Assignment: In the text on Reed Elsevier's 2012 results, rewrite the financial highlights list that begins "Underlying revenue growth" as one short paragraph, keeping its main figures.

Selected text:
Reed Elsevier reports growth in revenue, operating profit and earnings in the twelve months to 31 December 2012.Reed Elsevier

Full details of results

Financial highlights

  • Underlying revenue growth +4% (+3% excluding biennial exhibition cycling) to £6,116m/€7,523m
  • Underlying adjusted operating profit growth +6% to £1,713m/€2,107m
  • Adjusted EPS +7% to 50.1p for Reed Elsevier PLC; +14% to €0.95 for Reed Elsevier NV
  • Reported EPS +42% to 46.0p for Reed Elsevier PLC; +53% to €0.90 for Reed Elsevier NV
  • Full year dividend +7% to 23.0p for Reed Elsevier PLC; +7% to €0.467 for Reed Elsevier NV
  • Return on invested capital up by 0.7 percentage points to 11.9%
  • Net debt £0.3bn lower at £3.1bn; 2.2x EBITDA pensions and lease adjusted (1.7x unadjusted)

Material provided:
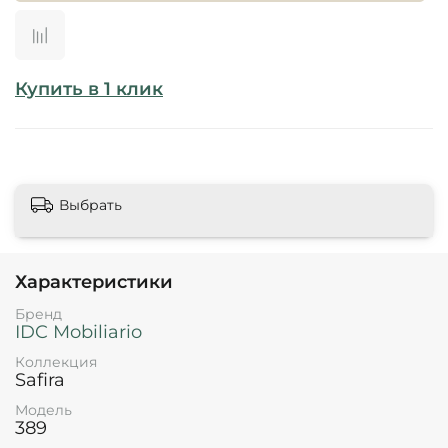
Купить в 1 клик
Выбрать
Характеристики
Бренд
IDC Mobiliario
Коллекция
Safira
Модель
389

The answer: Underlying revenue grew 4% (3% excluding biennial exhibition cycling) to £6,116m/€7,523m, and underlying adjusted operating profit rose 6% to £1,713m/€2,107m. Adjusted EPS rose 7% to 50.1p for Reed Elsevier PLC and 14% to €0.95 for Reed Elsevier NV. Reported EPS rose 42% to 46.0p and 53% to €0.90. The full-year dividend rose 7% to 23.0p and €0.467. Return on invested capital increased 0.7 percentage points to 11.9%. Net debt fell £0.3bn to £3.1bn, which is 2.2x EBITDA pensions and lease adjusted and 1.7x unadjusted.